There were 191 households, out of which 30.9% had children under the age of 18 living with them, 45.5% were married couples living together, 13.1% had a female householder with no husband present, and 35.6% were non-families. 31.4% of all households were made up of individuals, and 12.0% had someone living alone who was 65 years of age or older. The average household size was 2.38 and the average family size was 3.02.

In the city the population was spread out, with 28.6% under the age of 18, 8.1% from 18 to 24, 27.8% from 25 to 44, 22.0% from 45 to 64, and 13.4% who were 65 years of age or older. The median age was 34 years. For every 100 females, there were 107.3 males. For every 100 females age 18 and over, there were 102.5 males.

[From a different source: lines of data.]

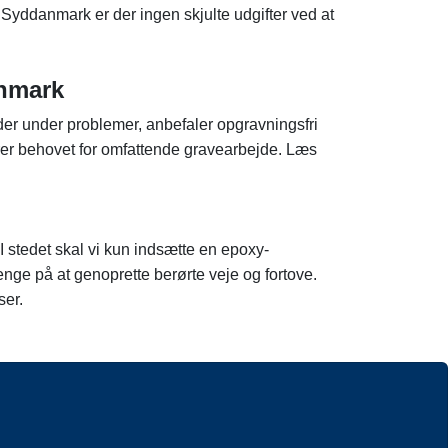
on Syddanmark er der ingen skjulte udgifter ved at
anmark
der under problemer, anbefaler opgravningsfri
inerer behovet for omfattende gravearbejde. Læs
 I stedet skal vi kun indsætte en epoxy-
nge på at genoprette berørte veje og fortove.
ser.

The median income for a household in the city was $23,625, and the median income for a family was $28,750. Males had a median income of $24,712 versus $14,464 for females. The per capita income for the city was $12,468. About 13.7% of families and 23.2% of the population were below the poverty line, including 34.8% of those under age 18 and 9.0% of those age 65 or over.

==Education==
It is in the Breckenridge R-I School District. Breckenridge R-I School District operates one elementary school and Breckenridge High School in the same facility. It is one of the smallest K-12 school districts in the state of Missouri.